Confidence among firms in Britain’s powerhouse services sector has reached its lowest point for three years amid fears of further turmoil in the markets, according to a report.
The CIPS/Markit purchasing managers’ index (PMI) said the 12-month outlook had plummeted, as firms feared an abrupt end to Chinese growth and the chance of Britain leaving the EU.
The forecast came as activity remained robust in January, with a reading of 55.6 compared to 55.5 in December - which was stronger than the long-run survey average. A reading above 50 signals growth.
The expansion was boosted by further rises in new business, which grew for the 37th consecutive month, while the rate of expansion rose to a six-month high.
But the volume of outstanding business contracted for only the second time in nearly three years.
However, the report said the rate of job creation remained strong, picking up from December’s five-month low.
The update on the services sector, which accounts for 75% of the UK economy, followed figures this week which show the construction sector slowed to its weakest level for nine months.
Meanwhile, UK factories enjoyed a better start to the year than expected as domestic demand boosted manufacturing output.

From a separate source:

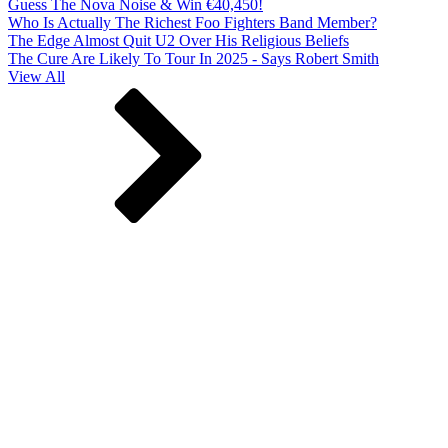
Guess The Nova Noise & Win €40,450!
Who Is Actually The Richest Foo Fighters Band Member?
The Edge Almost Quit U2 Over His Religious Beliefs
The Cure Are Likely To Tour In 2025 - Says Robert Smith
View All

“Worries about a Chinese ‘hard landing’, financial market jitters, higher interest rates in the US, more austerity at home and the possibility of ‘Brexit’ and EU tensions have collectively pushed the business mood in the dominant service sector to its darkest for three years,” Chris Williamson, chief economist at Markit.
“The increased uncertainty about the outlook and persistent lack of inflationary pressures means the majority of policymakers will no doubt be more worried about avoiding another downturn than whether the economy needs higher interest rates.”